Task item -
The response must restate the data exactly, with nothing left out.

■ ■ ■

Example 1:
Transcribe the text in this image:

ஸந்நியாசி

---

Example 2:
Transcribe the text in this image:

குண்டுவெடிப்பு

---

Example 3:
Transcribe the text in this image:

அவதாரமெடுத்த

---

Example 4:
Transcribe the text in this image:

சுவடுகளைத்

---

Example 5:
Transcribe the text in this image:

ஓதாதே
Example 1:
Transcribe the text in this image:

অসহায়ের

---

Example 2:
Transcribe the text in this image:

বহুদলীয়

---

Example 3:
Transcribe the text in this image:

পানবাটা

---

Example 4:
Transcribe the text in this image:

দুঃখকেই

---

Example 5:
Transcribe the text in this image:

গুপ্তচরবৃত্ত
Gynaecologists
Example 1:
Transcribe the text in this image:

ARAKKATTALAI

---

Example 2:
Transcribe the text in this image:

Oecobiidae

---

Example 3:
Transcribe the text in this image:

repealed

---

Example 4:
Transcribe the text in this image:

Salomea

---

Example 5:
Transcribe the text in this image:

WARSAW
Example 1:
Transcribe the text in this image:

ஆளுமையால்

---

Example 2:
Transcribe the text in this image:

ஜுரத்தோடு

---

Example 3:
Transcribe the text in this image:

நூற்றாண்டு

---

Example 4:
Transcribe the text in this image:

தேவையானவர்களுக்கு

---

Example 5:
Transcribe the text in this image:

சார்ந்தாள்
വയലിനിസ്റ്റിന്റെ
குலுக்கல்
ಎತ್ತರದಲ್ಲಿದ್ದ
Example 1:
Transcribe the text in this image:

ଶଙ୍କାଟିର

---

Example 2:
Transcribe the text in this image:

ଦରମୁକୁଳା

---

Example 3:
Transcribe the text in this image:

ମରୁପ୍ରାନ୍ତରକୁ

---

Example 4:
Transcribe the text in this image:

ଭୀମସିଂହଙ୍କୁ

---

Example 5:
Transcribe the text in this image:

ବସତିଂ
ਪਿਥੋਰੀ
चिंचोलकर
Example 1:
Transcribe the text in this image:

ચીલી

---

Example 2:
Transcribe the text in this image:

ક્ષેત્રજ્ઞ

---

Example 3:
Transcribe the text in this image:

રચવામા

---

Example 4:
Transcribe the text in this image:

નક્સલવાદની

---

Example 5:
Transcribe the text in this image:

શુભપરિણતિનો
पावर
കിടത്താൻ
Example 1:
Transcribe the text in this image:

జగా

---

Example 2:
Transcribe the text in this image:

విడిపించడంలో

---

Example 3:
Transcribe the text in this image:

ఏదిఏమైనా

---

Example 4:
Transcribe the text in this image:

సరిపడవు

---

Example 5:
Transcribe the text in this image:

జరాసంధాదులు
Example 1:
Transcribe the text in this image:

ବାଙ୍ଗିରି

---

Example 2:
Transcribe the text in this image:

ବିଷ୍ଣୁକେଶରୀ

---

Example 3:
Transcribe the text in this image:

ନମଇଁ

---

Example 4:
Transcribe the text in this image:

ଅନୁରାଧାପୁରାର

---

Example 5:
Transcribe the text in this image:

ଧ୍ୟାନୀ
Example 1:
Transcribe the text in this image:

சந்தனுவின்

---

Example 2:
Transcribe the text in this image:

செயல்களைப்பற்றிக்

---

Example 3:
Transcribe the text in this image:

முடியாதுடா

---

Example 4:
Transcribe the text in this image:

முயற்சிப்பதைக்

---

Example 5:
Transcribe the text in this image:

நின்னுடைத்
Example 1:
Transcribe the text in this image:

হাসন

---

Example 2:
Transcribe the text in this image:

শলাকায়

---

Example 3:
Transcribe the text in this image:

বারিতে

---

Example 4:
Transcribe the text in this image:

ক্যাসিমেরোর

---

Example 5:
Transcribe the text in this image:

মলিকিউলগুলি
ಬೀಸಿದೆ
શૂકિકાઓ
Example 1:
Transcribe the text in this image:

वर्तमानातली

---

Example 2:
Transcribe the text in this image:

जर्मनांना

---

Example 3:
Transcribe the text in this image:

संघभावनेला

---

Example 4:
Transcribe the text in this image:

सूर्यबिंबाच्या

■ ■ ■

Exercise answer -
Example 1:
Transcribe the text in this image:

ஸந்நியாசி

---

Example 2:
Transcribe the text in this image:

குண்டுவெடிப்பு

---

Example 3:
Transcribe the text in this image:

அவதாரமெடுத்த

---

Example 4:
Transcribe the text in this image:

சுவடுகளைத்

---

Example 5:
Transcribe the text in this image:

ஓதாதே
Example 1:
Transcribe the text in this image:

অসহায়ের

---

Example 2:
Transcribe the text in this image:

বহুদলীয়

---

Example 3:
Transcribe the text in this image:

পানবাটা

---

Example 4:
Transcribe the text in this image:

দুঃখকেই

---

Example 5:
Transcribe the text in this image:

গুপ্তচরবৃত্ত
Gynaecologists
Example 1:
Transcribe the text in this image:

ARAKKATTALAI

---

Example 2:
Transcribe the text in this image:

Oecobiidae

---

Example 3:
Transcribe the text in this image:

repealed

---

Example 4:
Transcribe the text in this image:

Salomea

---

Example 5:
Transcribe the text in this image:

WARSAW
Example 1:
Transcribe the text in this image:

ஆளுமையால்

---

Example 2:
Transcribe the text in this image:

ஜுரத்தோடு

---

Example 3:
Transcribe the text in this image:

நூற்றாண்டு

---

Example 4:
Transcribe the text in this image:

தேவையானவர்களுக்கு

---

Example 5:
Transcribe the text in this image:

சார்ந்தாள்
വയലിനിസ്റ്റിന്റെ
குலுக்கல்
ಎತ್ತರದಲ್ಲಿದ್ದ
Example 1:
Transcribe the text in this image:

ଶଙ୍କାଟିର

---

Example 2:
Transcribe the text in this image:

ଦରମୁକୁଳା

---

Example 3:
Transcribe the text in this image:

ମରୁପ୍ରାନ୍ତରକୁ

---

Example 4:
Transcribe the text in this image:

ଭୀମସିଂହଙ୍କୁ

---

Example 5:
Transcribe the text in this image:

ବସତିଂ
ਪਿਥੋਰੀ
चिंचोलकर
Example 1:
Transcribe the text in this image:

ચીલી

---

Example 2:
Transcribe the text in this image:

ક્ષેત્રજ્ઞ

---

Example 3:
Transcribe the text in this image:

રચવામા

---

Example 4:
Transcribe the text in this image:

નક્સલવાદની

---

Example 5:
Transcribe the text in this image:

શુભપરિણતિનો
पावर
കിടത്താൻ
Example 1:
Transcribe the text in this image:

జగా

---

Example 2:
Transcribe the text in this image:

విడిపించడంలో

---

Example 3:
Transcribe the text in this image:

ఏదిఏమైనా

---

Example 4:
Transcribe the text in this image:

సరిపడవు

---

Example 5:
Transcribe the text in this image:

జరాసంధాదులు
Example 1:
Transcribe the text in this image:

ବାଙ୍ଗିରି

---

Example 2:
Transcribe the text in this image:

ବିଷ୍ଣୁକେଶରୀ

---

Example 3:
Transcribe the text in this image:

ନମଇଁ

---

Example 4:
Transcribe the text in this image:

ଅନୁରାଧାପୁରାର

---

Example 5:
Transcribe the text in this image:

ଧ୍ୟାନୀ
Example 1:
Transcribe the text in this image:

சந்தனுவின்

---

Example 2:
Transcribe the text in this image:

செயல்களைப்பற்றிக்

---

Example 3:
Transcribe the text in this image:

முடியாதுடா

---

Example 4:
Transcribe the text in this image:

முயற்சிப்பதைக்

---

Example 5:
Transcribe the text in this image:

நின்னுடைத்
Example 1:
Transcribe the text in this image:

হাসন

---

Example 2:
Transcribe the text in this image:

শলাকায়

---

Example 3:
Transcribe the text in this image:

বারিতে

---

Example 4:
Transcribe the text in this image:

ক্যাসিমেরোর

---

Example 5:
Transcribe the text in this image:

মলিকিউলগুলি
ಬೀಸಿದೆ
શૂકિકાઓ
Example 1:
Transcribe the text in this image:

वर्तमानातली

---

Example 2:
Transcribe the text in this image:

जर्मनांना

---

Example 3:
Transcribe the text in this image:

संघभावनेला

---

Example 4:
Transcribe the text in this image:

सूर्यबिंबाच्या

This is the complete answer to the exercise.